Sultan Mahmud ordunun üniformasını değiştirmekle yetinmedi, bir an önce Osmanlı İmparatorluğu'ndaki hayatı tamamen değiştirmek istedi. Devletini Avrupa tarzına uyarlamak istiyordu. Bu amaçla, misafir kabul prosedürünü değiştirdi: Daha önce padişah tahttaydı ve neler olduğunu izlediyse, Mahmud misafirleri şahsen karşıladı, ağırladı ve konuştu. Padişahın huzurunda herkes ayağa kalkmak zorunda kaldı ama Mahmud bu geleneği de kaldırdı. Bakanların dolapları modern bir iç mekana benzemeye başladı - masalar, alçak kanepeler ve düz sandalyeler. Şehri geliştirmeye devam eden Sultan, ordu için yeni malzemeler öğreten bir askeri okul inşa etti. Öğretmenler ve öğrenciler, ana unsuru siyah ipek püsküllü uzun kırmızı bir fes olan üniforma bakımından farklıydı.

Bu başlığı kullanma

Osmanlı İmparatorluğu sakinleri onu giymek zorundaydı, çünkü 19. yüzyıldaulusal kostümün bir parçası. Kadınların fesi erkeklere göre daha kısadır ve püskülü yoktur. Askeri üniformanın bir parçası olmak için bu ana ünite test edildi ve ancak onaylandıktan sonra giyilmesine izin verildi. Bir zamanlar güneş askerlerin gözlerini kör etmesin diye fesine deri kenarlar dikmek için bir teklif vardı. İlk bakışta, çok kullanışlı bir yenilik, ancak bu tasarımda içinde dua etmek elverişsiz olacaktır. Yanlar alnınla yere basmana engel olacak ki bu gerçek bir Müslüman için önemlidir. Namazda başlık takmanın isteğe bağlı olduğu yönünde bir görüş vardı ancak din alimlerinden net bir cevap gelmeyince bu öneri reddedildi.

Fes'e isyan

1908'de Avusturya-Macaristan Bosna'yı ilhak etti, Türkler Avusturya'dan ithal edilen tüm malları boykot etti, bu sayı fes şapkaları da içeriyordu. Alternatif olarak, Türkler Küçük Asya'dan türbanlı beyaz fesler giydiler ve İran şapkaları ve diğer başlıklar da moda oldu. Askerler sarıksız renkli fesler giyerlerdi. Bu kırmızı şapka, Mistik Tapınağın yerel Soyluları tarafından tutuldu, onu tapınak adına dikilmiş altın işlemelerle süslediler. Bu protesto Avusturyalı tüccarlar için büyük kayıplar getirdi. Haçlı seferleri sırasında Mekke'ye yapılan hac ziyaretleri kesintiye uğrayınca, hacılar Fes'e gitmeye başladılar, burayı Kutsal Şehir olarak adlandırdılar. Üniversite öğrencileri parlak bir fes giydi, hacılar da bu başlık modeline katıldı. Bir süre sonra, Afrika'nın kuzey kısmı tekrar bu başlığı taktı.

Türk fesi
Türk fesi

Mustafa Kemal

Türkiye'nin daha modern tarihinde, bir politikacı Mustafa Kemal ortaya çıktı, aynı zamanda modern Türk devletinin ilk kurucusu oldu.

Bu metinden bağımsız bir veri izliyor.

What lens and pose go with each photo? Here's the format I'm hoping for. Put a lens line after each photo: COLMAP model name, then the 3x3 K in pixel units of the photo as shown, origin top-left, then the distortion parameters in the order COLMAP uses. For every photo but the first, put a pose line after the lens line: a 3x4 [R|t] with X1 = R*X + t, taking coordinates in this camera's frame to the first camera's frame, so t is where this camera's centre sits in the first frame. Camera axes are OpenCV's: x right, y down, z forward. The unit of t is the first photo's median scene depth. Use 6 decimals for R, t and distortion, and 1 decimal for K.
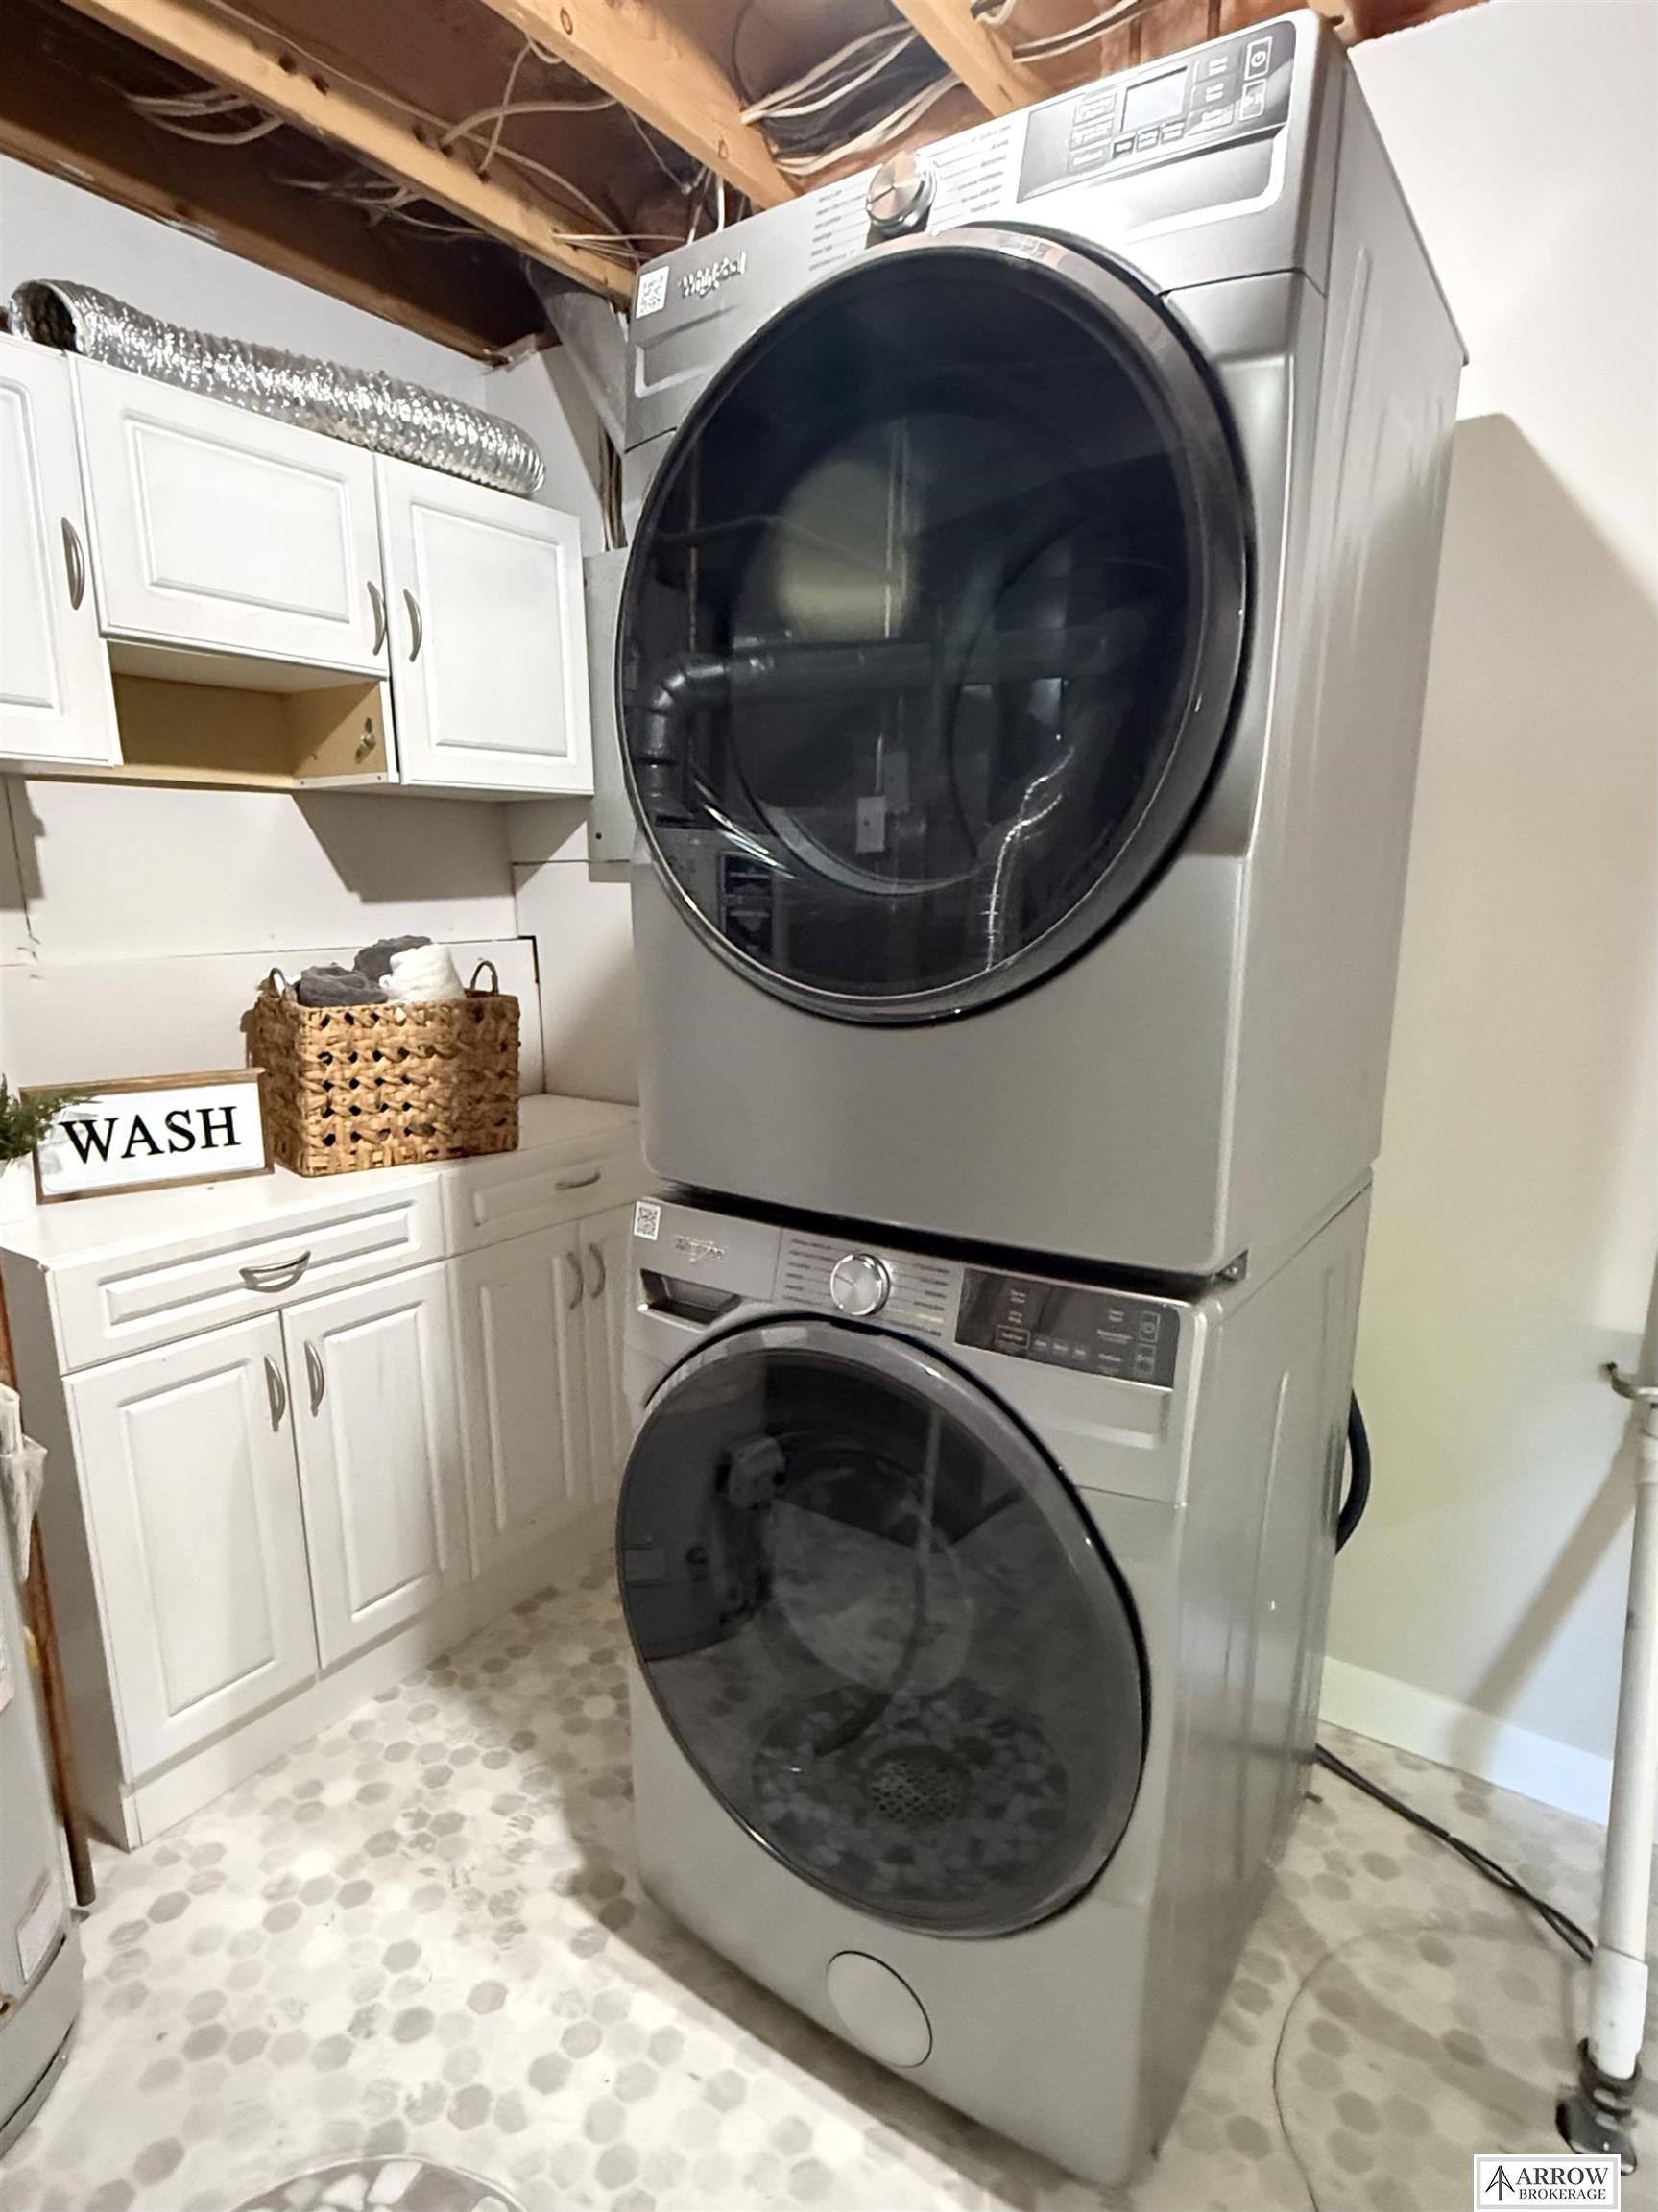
lens RADIAL K [[1195.2, 0, 854.7], [0, 1195.2, 1170.4], [0, 0, 1]] dist [-0.003947, 0.002038]
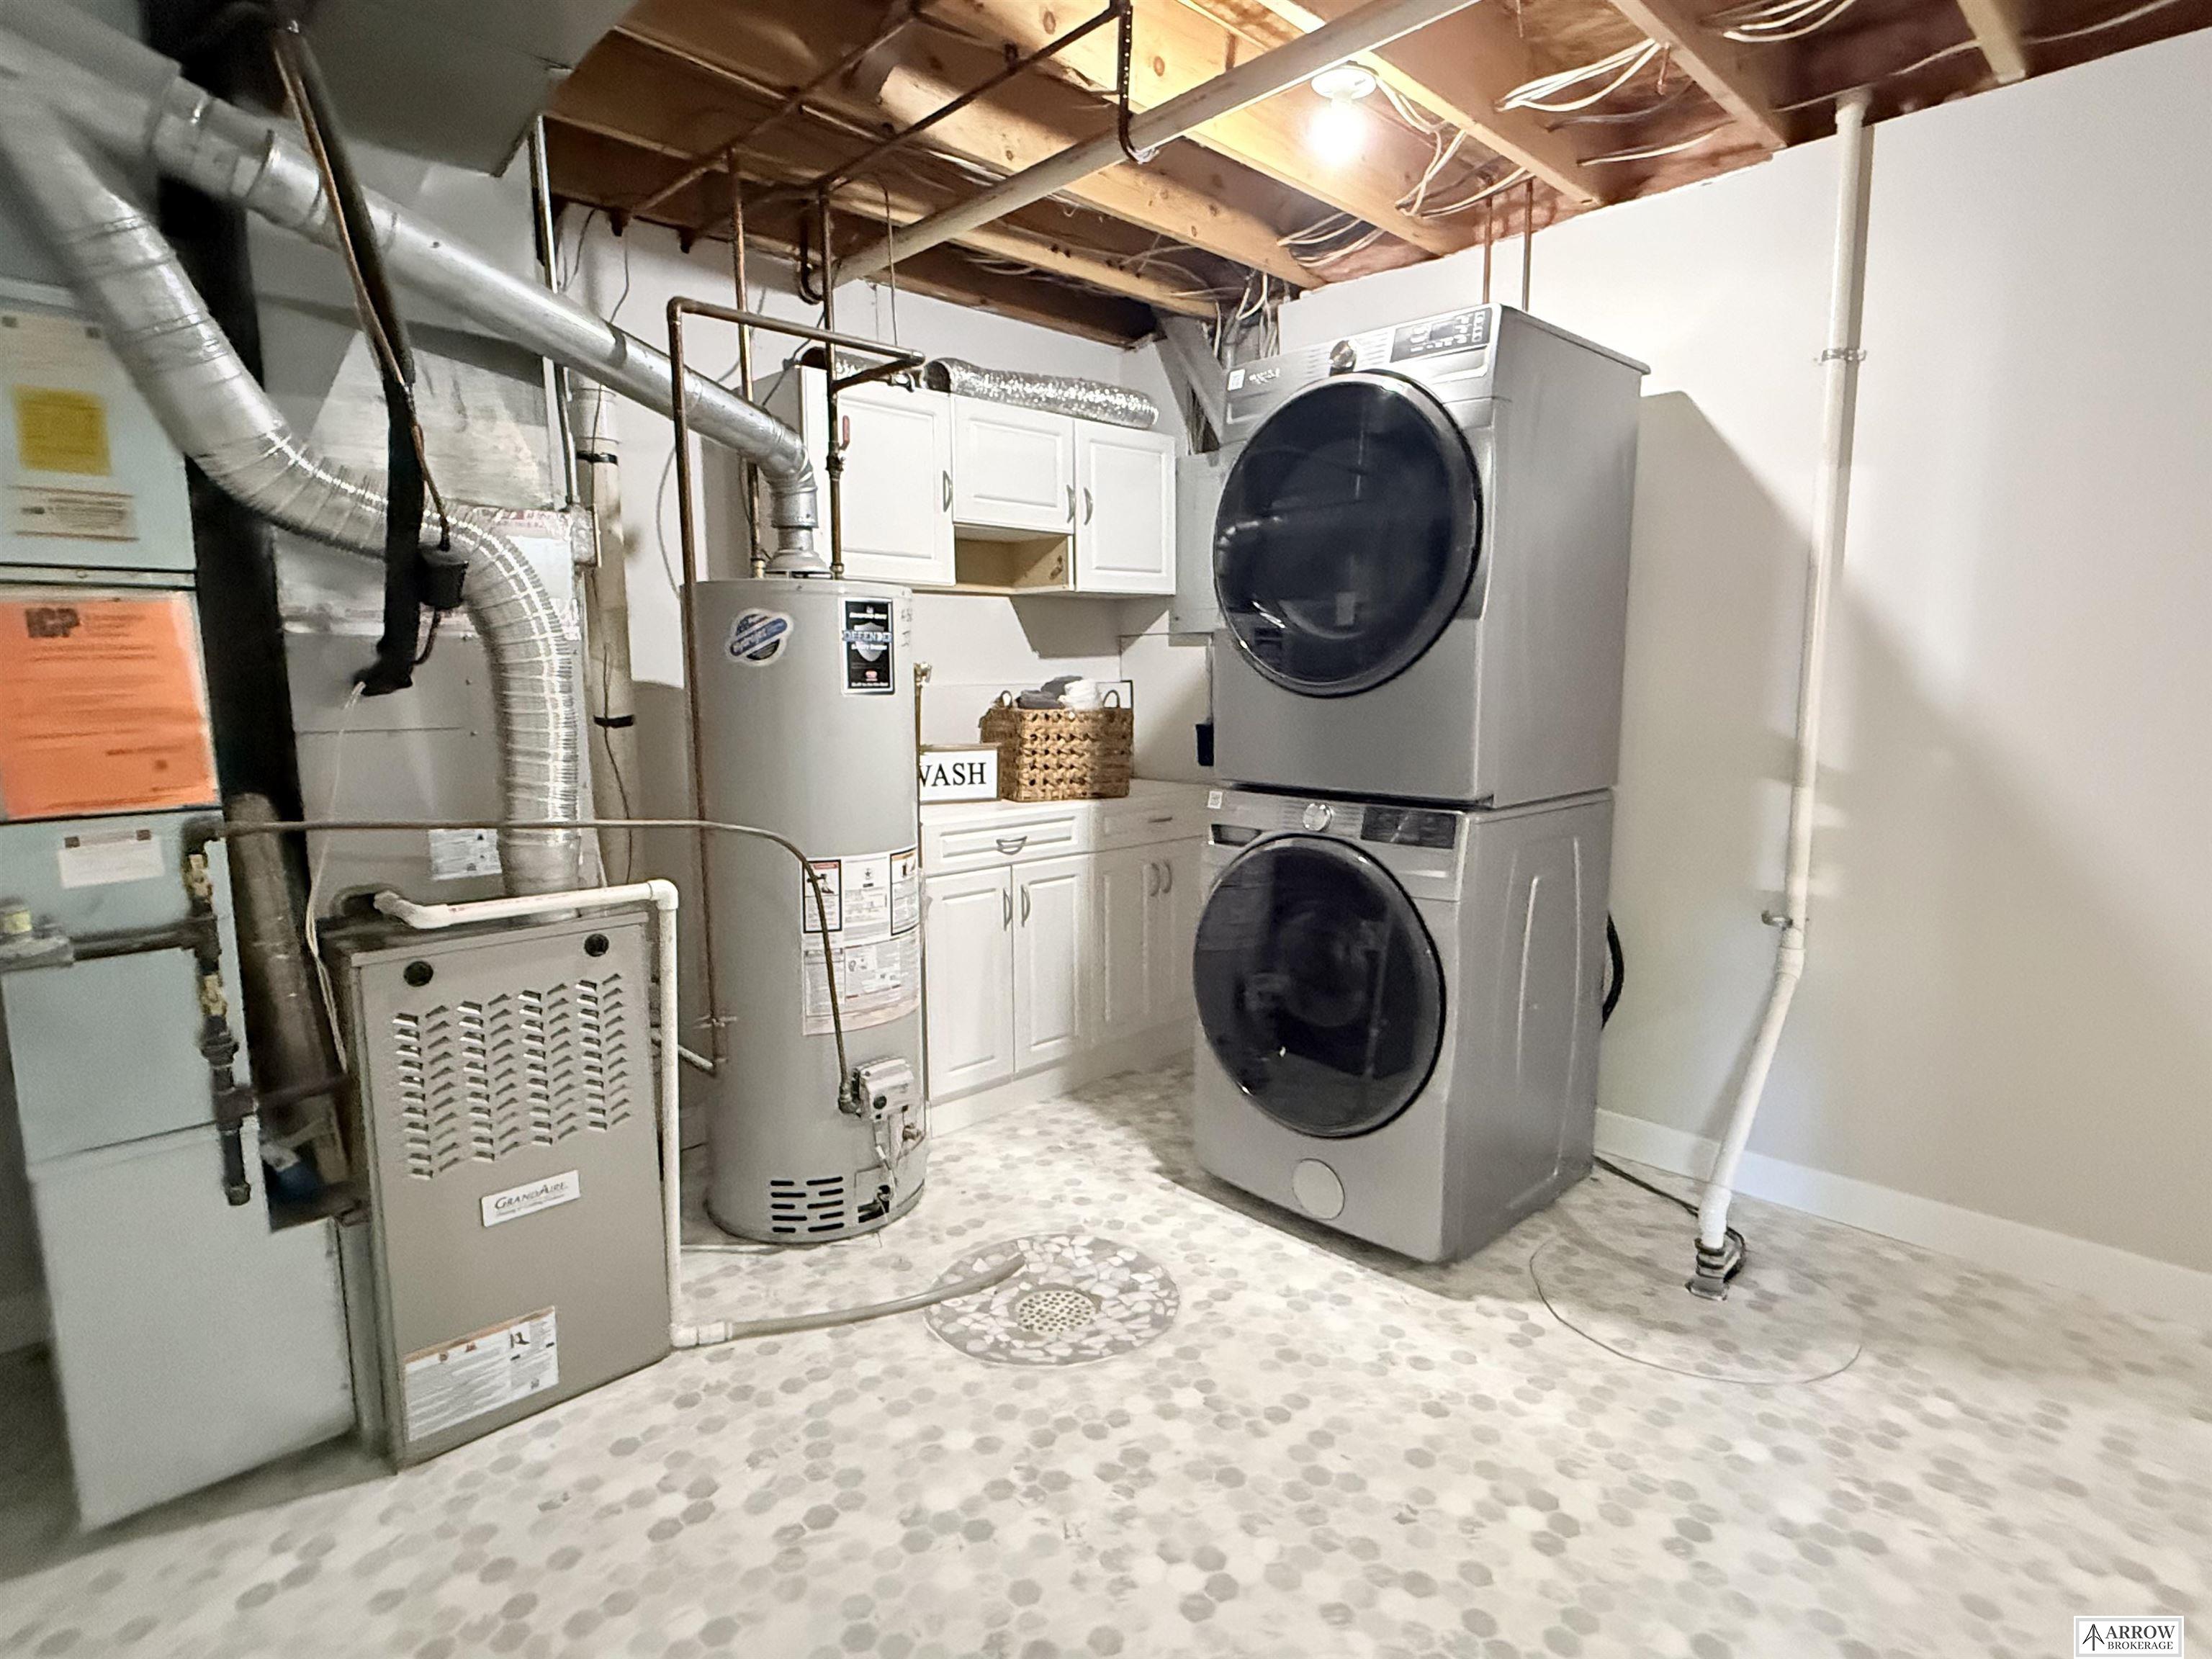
lens RADIAL K [[1195.2, 0, 1116.5], [0, 1195.2, 829.8], [0, 0, 1]] dist [-0.003947, 0.002038]
pose [[0.979394, 0.023652, -0.200570, 0.054293], [-0.044179, 0.994156, -0.098497, 0.230099], [0.197068, 0.105328, 0.974715, -0.775537]]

Padişah egemenliğini kaldırmayı başarmış, işgal rejimini kaldırmış, başka hiçbir şeye benzemeyen yepyeni bir Türk devleti kurmuştur. Aktif olarak bilimi, Türk yazısını geliştirdi, yeni haklar ve kodlar yarattı, böylece Türkiye'nin resmi bir cumhuriyet olarak tanınmasını sağladı. Artık tüm güç onun elindeydi. Eski çağlardan beri süregelen birçok geleneği ortadan kaldırmış, aynı zamanda dinsiz bir insandı. Diktatörlüğü halk arasında, özellikle de inananlar arasında hoşnutsuzluğa neden oldu.

Bir süre sonra büyük bir ayaklanma patlak verdi, Türkiye halkı Kemal'in din karşıtı tutumu nedeniyle ayaklanmanın arkasında İngiltere'nin olduğundan emindi. Fırsatı değerlendirerek, İngiltere'nin Türk halkı için bir tehdit olduğunu ilan etti ve bir ferman çıkarıldı: Dinin her türlü tezahürü ihanet olarak kabul edildi. Yakında amacına ulaşan diktatör planı daha da uygulamaya başladı.

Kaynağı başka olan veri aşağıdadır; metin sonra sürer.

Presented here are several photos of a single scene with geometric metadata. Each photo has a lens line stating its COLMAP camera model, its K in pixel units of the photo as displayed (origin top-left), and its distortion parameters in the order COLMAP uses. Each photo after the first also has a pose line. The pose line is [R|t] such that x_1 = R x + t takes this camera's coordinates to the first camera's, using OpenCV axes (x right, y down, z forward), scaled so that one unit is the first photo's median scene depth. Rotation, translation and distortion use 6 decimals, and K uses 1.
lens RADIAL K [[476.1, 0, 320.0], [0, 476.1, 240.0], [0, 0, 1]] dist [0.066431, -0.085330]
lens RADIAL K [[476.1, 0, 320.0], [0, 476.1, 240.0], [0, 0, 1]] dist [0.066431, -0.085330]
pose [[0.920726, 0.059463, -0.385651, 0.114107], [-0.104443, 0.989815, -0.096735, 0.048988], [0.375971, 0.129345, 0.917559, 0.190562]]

Bir sonraki adımı, İslam'ın sembolü olan fes giyme yasağı oldu. Önce bu başlığı ordu üniformasından çıkardı, sonra meydan okurcasına çeşitli şapka ve keplerde göründü, sonra fes giymeyi bile suç ilan etti. Başörtüsü yasağı aptalca bir açıklama gibi görünüyor, ancak Mustafa Kemal öyle düşünmüyordu ve bu adımla İslam'la ilgili eski gelenekleri tamamen ortadan kaldıracağından emindi. Bu bir hoşnutsuzluk fırtınasına neden oldu, ancak diktatörün bir sonraki adımı basitçe suya düştü.tüm din temsilcilerinin şoku. Manastırları feshetti ve mülklerine el koydu.

Böylece modern dünyaya kadar Türkiye'de fes şapka dönemi sona erdi.